Why the debate worked

A single agent will optimize for the goal you give it. If you say "design a build pipeline," you get a thorough build pipeline. If you say "pick a search solution," you get a well-reasoned search solution. The problem is that nobody's asking whether you need a build pipeline or search at all.

The multi-agent debate forces that question. The skeptic's job isn't to be right about everything — it's to make the other agents justify their complexity. When the tech stack architect had to defend incremental builds against "just rebuild everything, it takes 200ms," the defense collapsed. When they had to defend Jinja2 against "just use f-strings," the defense held — because security is a real concern, not a hypothetical one.
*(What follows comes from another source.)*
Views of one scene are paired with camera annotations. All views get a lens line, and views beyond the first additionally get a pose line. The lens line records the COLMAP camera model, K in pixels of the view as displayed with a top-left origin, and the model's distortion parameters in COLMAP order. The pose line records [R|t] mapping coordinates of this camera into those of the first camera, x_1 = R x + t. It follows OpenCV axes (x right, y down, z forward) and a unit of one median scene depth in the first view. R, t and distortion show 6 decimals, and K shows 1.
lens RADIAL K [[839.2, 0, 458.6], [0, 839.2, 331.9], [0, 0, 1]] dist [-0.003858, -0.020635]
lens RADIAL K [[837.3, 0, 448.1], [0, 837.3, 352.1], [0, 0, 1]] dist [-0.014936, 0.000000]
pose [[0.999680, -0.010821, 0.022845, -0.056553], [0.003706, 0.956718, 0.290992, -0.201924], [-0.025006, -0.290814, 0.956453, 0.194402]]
Three rounds was the right number. Round 1 gets the ideas on the table. Round 2 is the real fight — agents respond to each other, positions shift, weak ideas die. Round 3 converges. By the end, all three agents had aligned on a plan that was simpler than any of them would have produced alone.

The build

With a converged plan in hand, I had Claude Code implement the whole thing. Five dependencies. A markdown renderer, a build pipeline, Jinja2 templates with autoescape, about 200 lines of CSS, and a CLI that fits in one file. Full rebuild always. No search. No tag cloud. No breadcrumbs.
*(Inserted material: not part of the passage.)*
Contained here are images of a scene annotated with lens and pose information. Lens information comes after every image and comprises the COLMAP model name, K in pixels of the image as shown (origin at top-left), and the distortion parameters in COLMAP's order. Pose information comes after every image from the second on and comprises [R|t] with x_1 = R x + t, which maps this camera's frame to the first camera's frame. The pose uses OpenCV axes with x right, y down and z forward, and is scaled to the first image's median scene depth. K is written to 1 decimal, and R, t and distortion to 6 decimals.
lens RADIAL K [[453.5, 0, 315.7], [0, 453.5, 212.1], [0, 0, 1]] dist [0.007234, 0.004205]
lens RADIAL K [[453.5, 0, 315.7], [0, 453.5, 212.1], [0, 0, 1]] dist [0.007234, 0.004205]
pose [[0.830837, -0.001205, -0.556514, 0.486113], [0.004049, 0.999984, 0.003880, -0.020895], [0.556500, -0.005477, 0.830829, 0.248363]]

The entire generator is under 200 lines of Python. Twenty-three tests, 96% coverage, mypy clean. blog build runs in a fraction of a second.

If I ever have enough posts to need search, I'll add Pagefind. If full rebuilds ever take more than five seconds, I'll add incremental builds. But I won't solve those problems today, because today they don't exist. The skeptic made sure of that.